I’ve decided that L1 management is about three quarters of my job. I have some kernels that are pushing the limits of 128kB of L1 supply, and I have a choice as to whether to stuff the data into arrays in shared or let it be L1. In most cases, if I’m only reading the data, I am trying to condense it into a handful of arrays that will get pre-fetched into L1 (the data may begin with a degree of scattering in global memory, so it then gets compacted and ordered into a block-specific set of arrays, which are also in global memory but exclusive to one thread block so
__syncthreads(); is an effective guard against race conditions).
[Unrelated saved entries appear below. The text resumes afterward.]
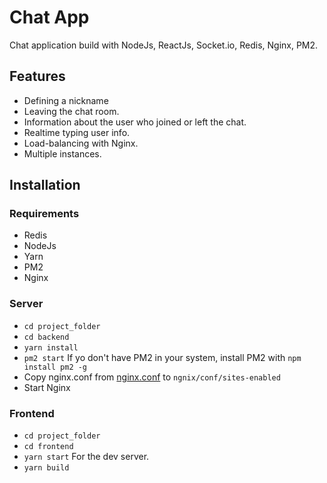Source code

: # Chat App
Chat application build with NodeJs, ReactJs, Socket.io, Redis, Nginx, PM2.

## Features
- Defining a nickname
- Leaving the chat room.
- Information about the user who joined or left the chat.
- Realtime typing user info.
- Load-balancing with Nginx.
- Multiple instances.
## Installation
### Requirements
- Redis
- NodeJs
- Yarn
- PM2
- Nginx
### Server
- `cd project_folder`
- `cd backend`
- `yarn install`
- `pm2 start` If yo don't have PM2 in your system, install PM2 with `npm install pm2 -g`
- Copy nginx.conf from [nginx.conf](backend/nginx.conf) to `ngnix/conf/sites-enabled`
- Start Nginx
### Frontend
- `cd project_folder`
- `cd frontend`
- `yarn start` For the dev server.
- `yarn build`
But, I recall in the early days there was
cudaFuncSetCacheConfig(), which altered the partition of the physical transistors between mostly shared or mostly L1. My question is, given the existence of that API, is there always a region of the L1 that is roped off to be
__shared__ memory, even if it’s only 1/4 of the usual 128kB? Put another way, if my kernel only utilized 13 kB of
__shared__ memory, will there be 115kB of L1 available, or at most 96kB in an automatically inferred “prefer L1” kernel configuration? When my kernels are brushing up against the 128kB cache limits, I can probably modulate what goes into shared and what goes into global pre-fetched arrays, but I’m curious if I need to worry about this at all.